On a busy day, you’re barraged with tasks and details. The natural reaction is to swing away at them as they come, like you’re standing in a batting cage and the ball machine has gone crazy. But being purely reactive isn’t effective.
To be successful, you need to generate and cultivate prospects on an ongoing basis. So, you should have a system in place to prioritize lead-converting activities.
The first place to start is with your outbound communication. I often hear, “But Mike, I don’t have enough time.” The truth is, there’s always time to do the things you want or that you think are important. If you don’t have time for lead-converting activities, it’s because you haven’t made this task a priority.
Start by committing one hour every day to reaching out to prospects. Make 20 calls—but do it at a time that will deliver best results. For example, starting the morning by calling people will not be as effective as reaching out to them in the afternoon, when prospects are more available. If you randomly plan to tackle outbound communication at a time when you would normally be working with customers—like weekends—you also set yourself up for failure. Evaluate your schedule and see how you can best allocate time for your proactive lead-converting activities.
Now email is another story. You can send out your emails first thing in the morning, before heading to the office, or at the end of the day. Set aside the time, keep focused, and follow through. By dedicating just 30 minutes a day to emailing, you stay connected and demonstrate your responsiveness to prospects—two important factors in converting the lead.

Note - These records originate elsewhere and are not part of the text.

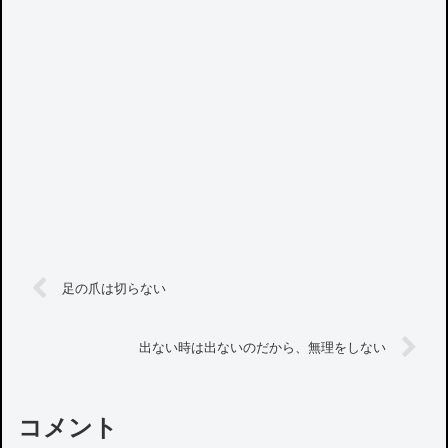
足の爪は切らない
出ない時は出ないのだから、無理をしない
コメント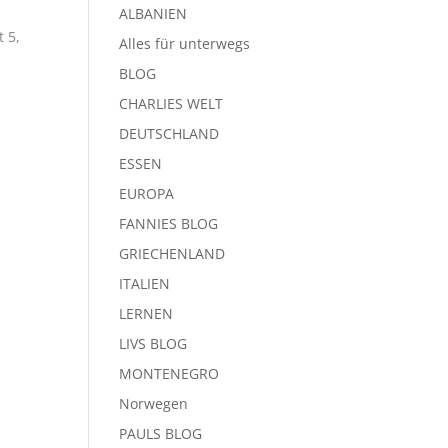
ALBANIEN
t 5,
Alles für unterwegs
BLOG
CHARLIES WELT
DEUTSCHLAND
ESSEN
EUROPA
FANNIES BLOG
GRIECHENLAND
ITALIEN
LERNEN
LIVS BLOG
MONTENEGRO
Norwegen
PAULS BLOG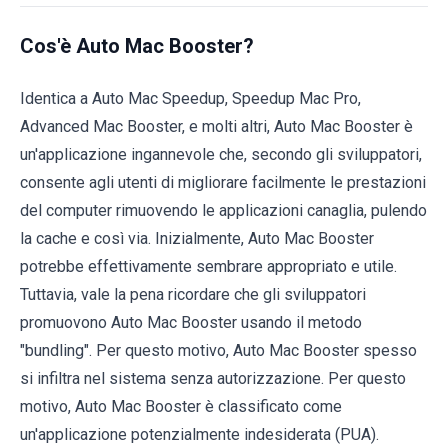
Cos'è Auto Mac Booster?
Identica a Auto Mac Speedup, Speedup Mac Pro,
Advanced Mac Booster, e molti altri, Auto Mac Booster è
un'applicazione ingannevole che, secondo gli sviluppatori,
consente agli utenti di migliorare facilmente le prestazioni
del computer rimuovendo le applicazioni canaglia, pulendo
la cache e così via. Inizialmente, Auto Mac Booster
potrebbe effettivamente sembrare appropriato e utile.
Tuttavia, vale la pena ricordare che gli sviluppatori
promuovono Auto Mac Booster usando il metodo
"bundling". Per questo motivo, Auto Mac Booster spesso
si infiltra nel sistema senza autorizzazione. Per questo
motivo, Auto Mac Booster è classificato come
un'applicazione potenzialmente indesiderata (PUA).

Side note: To prioritize lead-converting activities, you need to evaluate the time you spend in meetings. Ask yourself if a particular meeting will help you accomplish your goal. If not, de-prioritize it and commit that time elsewhere. Don’t allow those distractions to take you off track, because they’ll eat up your valuable prospecting time like a piranha.
I’ve worked with many successful sales professionals, and there is always a common thread. They commit at least 20 percent of their time to prospecting, contacting people, and proactive lead-converting activities. They’re diligent, focused and they have a process.